Inquiriu o rosto do camarada, à espera de uma resposta, mas achou a expressão de Bimba estranha; tinha as pálpebras molhadas e o branco dos olhos parecia injectado de sangue.
"E se for o amarelo?", interrogou-se Bimba nesse instante. Espreitou o manual. "Se eu tirar o fio amarelo, será que esta merda explode? Hmm... talvez seja melhor ir mesmo para o vermelho..."
Os dedos do perito em explosivos dançavam entre os três fios, na agonia da indecisão. Num instante dava a impressão que ia puxar um, mas uma consulta ao manual convencia-o a arrancar outro até uma nova espreitadela àquelas páginas o fazer regressar à primeira hipótese ou avançar para a terceira.
"Bimba!? Estás a ouvir?", insistiu Diogo, sacudindo-lhe o ombro esquerdo. "é melhor não mexeres nessa merda, pá!... Vamos chamar alguém, está bem?"
Em vez de responder, o perito em minas e armadilhas pôs-se a trautear uma cançoneta que Diogo reconheceu como a canção que Tonicha levara no ano anterior ao Festival Eurovisão da Canção.

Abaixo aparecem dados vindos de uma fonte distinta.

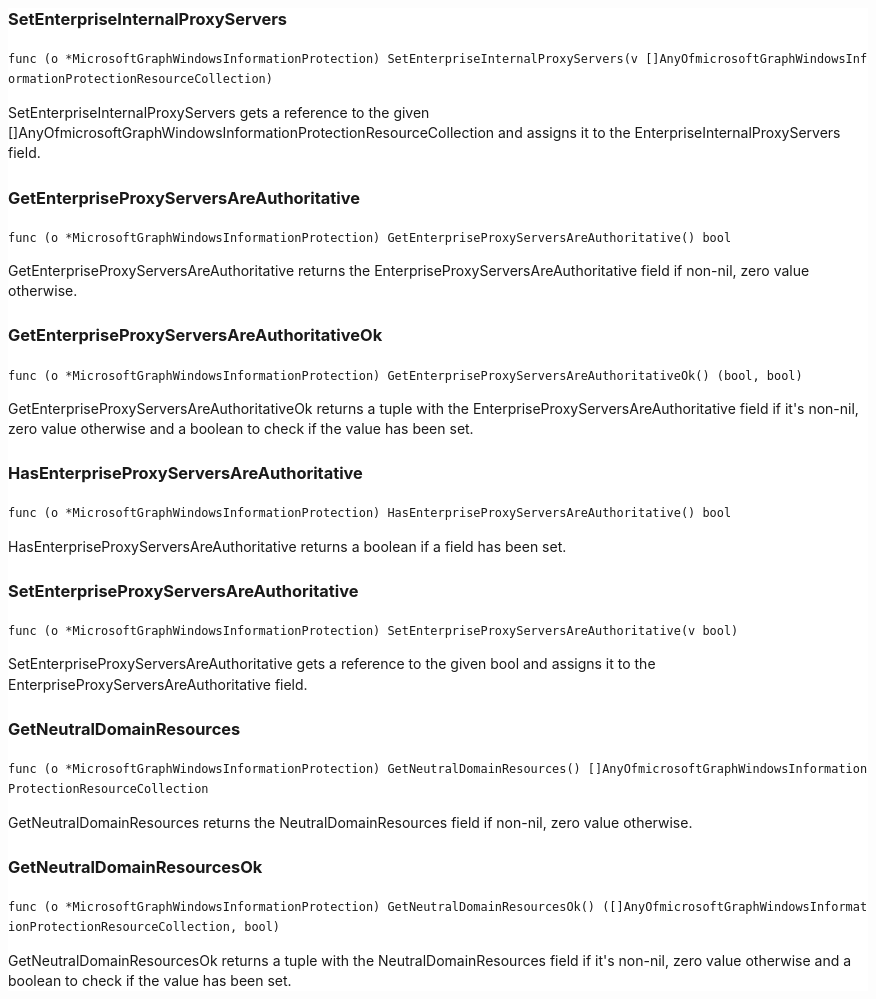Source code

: ### SetEnterpriseInternalProxyServers

`func (o *MicrosoftGraphWindowsInformationProtection) SetEnterpriseInternalProxyServers(v []AnyOfmicrosoftGraphWindowsInformationProtectionResourceCollection)`

SetEnterpriseInternalProxyServers gets a reference to the given []AnyOfmicrosoftGraphWindowsInformationProtectionResourceCollection and assigns it to the EnterpriseInternalProxyServers field.

### GetEnterpriseProxyServersAreAuthoritative

`func (o *MicrosoftGraphWindowsInformationProtection) GetEnterpriseProxyServersAreAuthoritative() bool`

GetEnterpriseProxyServersAreAuthoritative returns the EnterpriseProxyServersAreAuthoritative field if non-nil, zero value otherwise.

### GetEnterpriseProxyServersAreAuthoritativeOk

`func (o *MicrosoftGraphWindowsInformationProtection) GetEnterpriseProxyServersAreAuthoritativeOk() (bool, bool)`

GetEnterpriseProxyServersAreAuthoritativeOk returns a tuple with the EnterpriseProxyServersAreAuthoritative field if it's non-nil, zero value otherwise
and a boolean to check if the value has been set.

### HasEnterpriseProxyServersAreAuthoritative

`func (o *MicrosoftGraphWindowsInformationProtection) HasEnterpriseProxyServersAreAuthoritative() bool`

HasEnterpriseProxyServersAreAuthoritative returns a boolean if a field has been set.

### SetEnterpriseProxyServersAreAuthoritative

`func (o *MicrosoftGraphWindowsInformationProtection) SetEnterpriseProxyServersAreAuthoritative(v bool)`

SetEnterpriseProxyServersAreAuthoritative gets a reference to the given bool and assigns it to the EnterpriseProxyServersAreAuthoritative field.

### GetNeutralDomainResources

`func (o *MicrosoftGraphWindowsInformationProtection) GetNeutralDomainResources() []AnyOfmicrosoftGraphWindowsInformationProtectionResourceCollection`

GetNeutralDomainResources returns the NeutralDomainResources field if non-nil, zero value otherwise.

### GetNeutralDomainResourcesOk

`func (o *MicrosoftGraphWindowsInformationProtection) GetNeutralDomainResourcesOk() ([]AnyOfmicrosoftGraphWindowsInformationProtectionResourceCollection, bool)`

GetNeutralDomainResourcesOk returns a tuple with the NeutralDomainResources field if it's non-nil, zero value otherwise
and a boolean to check if the value has been set.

"Menina de olhar sereno raiando pela manhã", começou Bimba a cantarolar, "de seio duro e pequeno num coletinho de lã..."
Diogo cravou o olhar no rosto alterado do camarada e depois nos dedos que brincavam com os três fios ligados aos explosivos e lembrou-se de ouvir Chaparro dizer que o Bimba estava em fim de comissão e já andava transtornado e sentiu enfim a verdade impor-se diante dele, terrível e definitiva.
"Tá piruças!"
Com o pânico a apossar-se do corpo, Diogo desatou a descer apressadamente o pilar, sem saber se ia a tempo de se salvar, se Bimba esperaria pelo final da canção para puxar os fios, se a canção era longa, se...
"Já está!"
A voz de Bimba, lá em cima, paralisou-o de terror. Encolheu- -se abraçado ao pilar, à espera do pior. Mas nada aconteceu. A medo, sempre a aguardar que o mundo desabasse a todo o momento, ergueu devagar os olhos e espreitou para cima.
"Já está, como? O que fizeste?"
"Era o fio vermelho", devolveu Bimba com despreocupação, as mãos ocupadas a desmontar o engenho sem qualquer cerimónia. "Os cabrões às vezes fintam-nos e mudam as cores. para nos baralhar, mas a mim não me enganam eles!" Soltou uma risada histérica. "Filhos da puta, pensavam que trapaceavam o Bimba?! Ora tomem lá, que já ficaram sem a bomba!..."
Desceram os pilares com os explosivos separados em peças diferentes. Depois de guardarem o material na Berliet foram inspeccionar o resto da ponte e, não encontrando mais nada que considerassem suspeito, juntaram-se ao resto da unidade de combate. Os homens da companhia estavam posicionados na estrada e no mato em redor da ponte, a vigiar o local de modo a garantir a segurança em torno da estrutura.